The various hymns and verses of the Rigveda have been translated by many translators around the world, but there are very few of the entire book, or books of the Rigveda. It is commonly separated in ten books or Mandalas, or eight sections or Ashtakas (the Sanskrit word ‘Ashta’ means eight). The first English version is attributed to Horace Hayman Wilson, and it was published in parts by Max Muller over a period of twenty-four years, 1849-1873.
The literature says that the H. H. Wilson translation is based upon a previous Sanskrit version and commentary by the Fourteenth Century Scholar named Sayana, or Sayanachara, which Max Muller had previously published. Sayana had several books attributed to him, but his major accomplishment was the Vedartha Prakasha, the aforementioned commentary on the Rigveda. After Sayana’s Sanskrit version of the Veda was published, Muller wanted to publish an English version, and asked Wilson to supply the translation. Even though the Rigveda is the Rgvedaschool’s field of expertise, no one looked into the validity of Wilson’s major accomplishment until now. It seems innocent enough, but thinking about the likelihood of that, something is fishy.
There is a short biography of Wilson on the Internet where a person can discover that he studied medicine at St. Thomas’s Hospital in England before traveling to India and becoming an assistant-surgeon for the British East India Company in Bengal in 1808. Shortly after arriving, he became interested in the ancient literature of India, and translated Kalidasa’s Sanskrit poem, the Meghaduuta, into English.

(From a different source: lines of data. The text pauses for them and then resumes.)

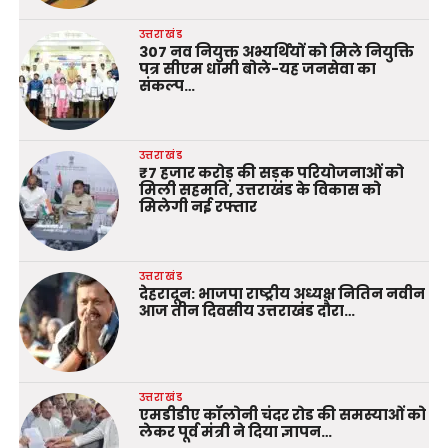
उत्तराखंड
307 नव नियुक्त अभ्यर्थियों को मिले नियुक्ति
पत्र सीएम धामी बोले-यह जनसेवा का
संकल्प…
उत्तराखंड
₹7 हजार करोड़ की सड़क परियोजनाओं को
मिली सहमति, उत्तराखंड के विकास को
मिलेगी नई रफ्तार
उत्तराखंड
देहरादून: भाजपा राष्ट्रीय अध्यक्ष नितिन नवीन
आज तीन दिवसीय उत्तराखंड दौरा…
उत्तराखंड
एमडीडीए कॉलोनी चंदर रोड की समस्याओं को
लेकर पूर्व मंत्री ने दिया ज्ञापन…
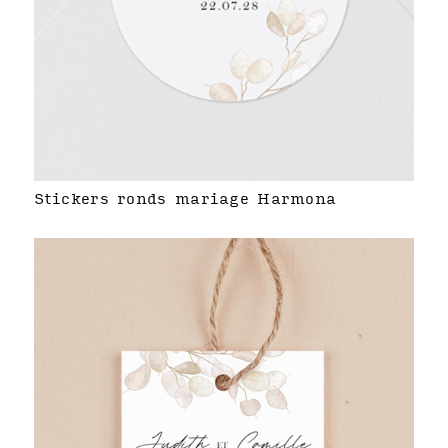
Stickers ronds mariage Harmona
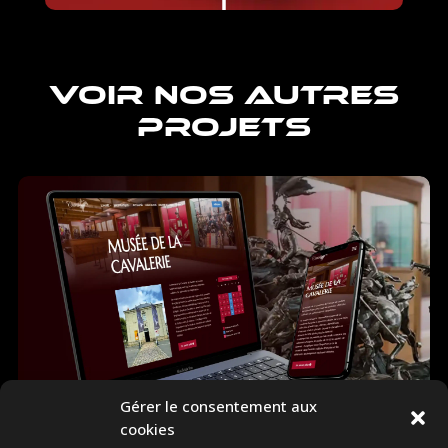
VOIR NOS AUTRES
PROJETS
Gérer le consentement aux
cookies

In 1819, he published a Sanskrit-English Dictionary, largely based upon native scholars.
It turns out that Wilson authored numerous books, books on the ancient literature of India, the dictionary, books on medical and surgical practices, books on the history of British India, an English translation of the Vishnu Purana, and so on, but interestingly, a major accomplishment of translating the Rigveda, the version published by Max Muller, is not mentioned.
It is a major accomplishment for a person could not translate the Rigveda in a lifetime. As an example, Basanta Kumar Ganguly translated Book One of the Rigveda published by the Asiatic Society in 2004. Ganguly started his translation after retirement in 1973, and said that he devoted most of every day to translating the verses. He died in 1999, so he spent most of twenty-six years translating the first of the ten books comprising the Rigveda. Based upon the time I have spent translating the Sacred Texts, it would take that long to complete such a task. He translated the first of the ten books, about an eighth of the Rigveda. Therefore, to translate the whole text is eight times twenty-six, two hundred and eight years, or about three or four lifetimes.
There were a few translations of the Rigveda produced by westerner’s around the same time as Wilson’s, such as that by Hermann Grassmann, Hermann Oldenberg, Alfred Ludwig, and Karl Geldner. However, if you search the Internet with Rigveda, Rgveda, or Rig-Veda, you will frequently come upon the English translation by Ralph T.H. Griffith from 1889, a bit more poetic than the Wilson version, but based upon Sayana. The Wilson translation is difficult to find, but a version published by N. Trubner and Company in the 1860’s can be found along with many other translations at the Internet Archive, a vast library of eBooks and texts.
The translations produced by westerners are similar in following the version of Sayana, and he was not a very reliable source. There are, of course, translations by easterners, and therein, a person will find more insight, more originality. Translations by Shyam Ghosh, Swami Dayananda, Sri Aurobindo, and Basanta Ganguly are my favorites; nevertheless, they all miss the core philosophy of the Rigveda.
Even though Wilson is given credit for a translation he really could not have done, he really did something monumental, and before he died, he gave all of the research material for his dictionary to Sir Monier-Monier Williams, who published a Sanskrit-English Dictionary in 1899. It is an astounding piece of work. If you are interested in knowing what the ancient spiritual texts of the world have to say, I suggest you become acquainted with it. You will find that while “scholars” haggle over the understanding of the ancient texts, the knowledge is contained in the dictionary.
Here is a mantra from the Veda for the Day with God.
The righteous are benevolent and favor the heavenly wind descending upon them to be abundant with for devotion, and through devotion to attain an everlasting life of friendship with God.